Secondary	Incidence of Grade 1-3 Treatment-Related Rash Toxicity	All grade 1-3 rash adverse events (AE) with treatment attribution of possible, probable or definite based on CTCAEv3 as reported on case report forms were counted. Incidence is the number of patients experiencing at least one treatment-related grade 1-3 rash AE during the time of observation.	Assessed each cycle during therapy and up to 30 days post-therapy completion which is approximately 1 year for patients in this study cohort.
Secondary	Incidence of Grade 1-3 Treatment-Related Fatigue Toxicity	All grade 1-3 fatigue adverse events (AE) with treatment attribution of possible, probable or definite based on CTCAEv3 as reported on case report forms were counted. Incidence is the number of patients experiencing at least one treatment-related grade 1-3 fatigue AE during the time of observation.	Assessed each cycle during therapy and up to 30 days post-therapy completion which is approximately 1 year for patients in this study cohort.

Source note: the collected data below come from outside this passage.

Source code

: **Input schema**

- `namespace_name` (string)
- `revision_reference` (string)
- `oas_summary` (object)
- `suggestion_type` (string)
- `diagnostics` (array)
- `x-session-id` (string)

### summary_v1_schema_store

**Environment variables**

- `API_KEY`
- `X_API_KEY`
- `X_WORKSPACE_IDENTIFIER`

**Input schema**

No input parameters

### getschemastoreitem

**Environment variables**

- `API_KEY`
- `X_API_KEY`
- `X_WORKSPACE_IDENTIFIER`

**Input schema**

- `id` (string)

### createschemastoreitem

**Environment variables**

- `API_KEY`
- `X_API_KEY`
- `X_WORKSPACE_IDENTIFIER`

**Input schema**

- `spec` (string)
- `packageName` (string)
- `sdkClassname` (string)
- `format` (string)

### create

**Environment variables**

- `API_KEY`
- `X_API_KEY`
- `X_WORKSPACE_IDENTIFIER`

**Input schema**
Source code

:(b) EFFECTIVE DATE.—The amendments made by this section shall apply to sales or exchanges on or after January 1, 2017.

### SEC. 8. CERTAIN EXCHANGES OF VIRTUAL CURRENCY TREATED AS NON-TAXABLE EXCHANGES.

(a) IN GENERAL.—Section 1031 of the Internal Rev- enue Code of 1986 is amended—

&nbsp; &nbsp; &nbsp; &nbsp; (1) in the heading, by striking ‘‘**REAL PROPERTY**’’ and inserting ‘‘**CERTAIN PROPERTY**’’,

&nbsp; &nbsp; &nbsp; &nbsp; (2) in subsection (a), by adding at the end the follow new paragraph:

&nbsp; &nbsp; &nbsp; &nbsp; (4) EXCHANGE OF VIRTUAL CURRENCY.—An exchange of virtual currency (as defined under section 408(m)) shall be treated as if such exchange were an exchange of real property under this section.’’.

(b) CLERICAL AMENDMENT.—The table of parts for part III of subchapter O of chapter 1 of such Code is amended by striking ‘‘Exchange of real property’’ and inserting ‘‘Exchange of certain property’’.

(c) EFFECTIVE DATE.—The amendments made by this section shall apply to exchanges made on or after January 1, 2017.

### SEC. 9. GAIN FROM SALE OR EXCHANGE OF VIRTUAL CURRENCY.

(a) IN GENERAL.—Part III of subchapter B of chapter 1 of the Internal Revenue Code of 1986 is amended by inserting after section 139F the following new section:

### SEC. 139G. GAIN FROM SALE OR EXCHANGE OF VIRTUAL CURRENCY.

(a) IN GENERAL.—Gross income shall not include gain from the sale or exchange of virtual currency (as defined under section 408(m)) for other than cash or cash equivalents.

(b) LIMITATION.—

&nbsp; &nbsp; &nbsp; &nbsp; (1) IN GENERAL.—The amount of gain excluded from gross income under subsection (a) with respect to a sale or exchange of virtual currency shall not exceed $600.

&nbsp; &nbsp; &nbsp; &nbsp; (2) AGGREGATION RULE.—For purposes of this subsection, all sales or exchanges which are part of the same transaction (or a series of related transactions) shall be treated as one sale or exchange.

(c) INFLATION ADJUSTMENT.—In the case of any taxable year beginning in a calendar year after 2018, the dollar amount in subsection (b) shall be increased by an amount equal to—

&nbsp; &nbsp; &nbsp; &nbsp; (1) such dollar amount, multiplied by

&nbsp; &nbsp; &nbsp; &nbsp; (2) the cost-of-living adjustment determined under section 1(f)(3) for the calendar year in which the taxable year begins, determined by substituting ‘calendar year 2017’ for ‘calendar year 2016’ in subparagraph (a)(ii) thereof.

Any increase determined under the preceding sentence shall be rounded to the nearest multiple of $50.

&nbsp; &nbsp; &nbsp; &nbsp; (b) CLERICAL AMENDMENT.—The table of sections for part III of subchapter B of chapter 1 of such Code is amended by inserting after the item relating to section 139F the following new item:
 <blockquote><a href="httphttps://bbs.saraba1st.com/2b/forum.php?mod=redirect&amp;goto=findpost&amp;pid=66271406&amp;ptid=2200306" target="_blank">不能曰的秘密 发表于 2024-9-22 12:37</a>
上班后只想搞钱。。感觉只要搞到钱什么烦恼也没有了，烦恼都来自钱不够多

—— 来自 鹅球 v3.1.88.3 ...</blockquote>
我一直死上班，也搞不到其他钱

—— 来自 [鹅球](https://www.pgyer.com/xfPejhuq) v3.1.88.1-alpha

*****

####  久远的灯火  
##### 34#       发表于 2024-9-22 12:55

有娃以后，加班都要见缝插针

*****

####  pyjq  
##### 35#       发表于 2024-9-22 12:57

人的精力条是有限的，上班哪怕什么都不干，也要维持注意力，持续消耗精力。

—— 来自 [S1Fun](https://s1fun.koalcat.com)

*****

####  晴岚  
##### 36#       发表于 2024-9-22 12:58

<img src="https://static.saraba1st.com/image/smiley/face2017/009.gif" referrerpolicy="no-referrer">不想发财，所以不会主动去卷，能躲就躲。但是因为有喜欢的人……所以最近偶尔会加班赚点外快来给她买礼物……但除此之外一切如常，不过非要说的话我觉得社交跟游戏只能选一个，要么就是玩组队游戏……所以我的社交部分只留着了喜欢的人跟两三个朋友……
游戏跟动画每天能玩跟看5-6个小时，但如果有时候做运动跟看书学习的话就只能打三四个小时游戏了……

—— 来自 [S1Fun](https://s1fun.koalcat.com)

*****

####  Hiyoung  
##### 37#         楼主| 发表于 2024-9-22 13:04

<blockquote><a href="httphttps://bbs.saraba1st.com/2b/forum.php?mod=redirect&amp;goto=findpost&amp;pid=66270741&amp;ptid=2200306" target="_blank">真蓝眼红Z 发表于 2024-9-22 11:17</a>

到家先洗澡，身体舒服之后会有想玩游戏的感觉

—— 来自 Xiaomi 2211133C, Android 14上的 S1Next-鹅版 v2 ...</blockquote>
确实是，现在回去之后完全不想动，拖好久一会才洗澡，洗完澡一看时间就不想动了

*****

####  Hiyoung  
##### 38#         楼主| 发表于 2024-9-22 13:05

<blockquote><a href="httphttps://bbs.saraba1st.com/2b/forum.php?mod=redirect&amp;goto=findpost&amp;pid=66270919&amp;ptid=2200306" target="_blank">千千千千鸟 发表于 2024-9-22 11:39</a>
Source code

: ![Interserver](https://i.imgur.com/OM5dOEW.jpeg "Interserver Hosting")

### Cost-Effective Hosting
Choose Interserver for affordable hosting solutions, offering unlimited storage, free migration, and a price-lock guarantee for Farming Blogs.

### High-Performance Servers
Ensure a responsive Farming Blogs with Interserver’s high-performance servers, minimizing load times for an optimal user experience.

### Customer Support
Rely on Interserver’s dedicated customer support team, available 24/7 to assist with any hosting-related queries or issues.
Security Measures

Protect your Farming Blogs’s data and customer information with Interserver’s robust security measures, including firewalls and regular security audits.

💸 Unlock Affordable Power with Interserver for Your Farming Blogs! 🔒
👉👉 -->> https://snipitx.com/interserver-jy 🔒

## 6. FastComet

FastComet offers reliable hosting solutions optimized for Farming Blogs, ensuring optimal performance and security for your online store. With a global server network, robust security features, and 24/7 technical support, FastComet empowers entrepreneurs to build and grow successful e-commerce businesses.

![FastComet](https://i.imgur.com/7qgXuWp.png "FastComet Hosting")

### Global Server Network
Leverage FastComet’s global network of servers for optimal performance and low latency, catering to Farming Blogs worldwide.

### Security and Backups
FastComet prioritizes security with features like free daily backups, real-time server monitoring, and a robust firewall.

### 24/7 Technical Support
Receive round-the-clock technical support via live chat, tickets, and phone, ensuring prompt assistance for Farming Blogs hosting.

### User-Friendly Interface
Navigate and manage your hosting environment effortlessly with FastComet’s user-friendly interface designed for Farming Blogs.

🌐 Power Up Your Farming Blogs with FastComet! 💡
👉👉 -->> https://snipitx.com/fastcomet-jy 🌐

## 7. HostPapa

Secondary	Time to Progression (TTP)	TTP estimated with Kaplan-Meier methods is defined as the time from treatment start to when PSA progression criteria is first met, or the date of measurable or non-measurable disease progression (PD). Absent progression, patients are censored at the date of the last PSA measurement. PSA progression is a =25% increase over baseline or nadir PSA, whichever is lowest with a minimum increase of 5 ng/mL. If PSA declines =50%, PSA progression is a =50% PSA increase above nadir with a minimum increase of 5 ng/mL or back to pretreatment baseline, whichever is lowest. PSA progression requires 2 week confirmation. Per RECIST, PD is at least a 20% increase in sum LD of target lesions, taking as reference the smallest sum LD recorded since the treatment started or appearance of new lesions. Non-measurable PD is defined as a worsening bone scan, as indicated by the appearance of two or more new lesions, the appearance of new non-bony metastases or a requirement for radiation therapy.	PSA was measured monthly and measurable disease on imaging assessed every 2 cycles in first 8 weeks and every 3 cycles thereafter. In this study cohort, patients were followed on treatment up to approximately 1 year.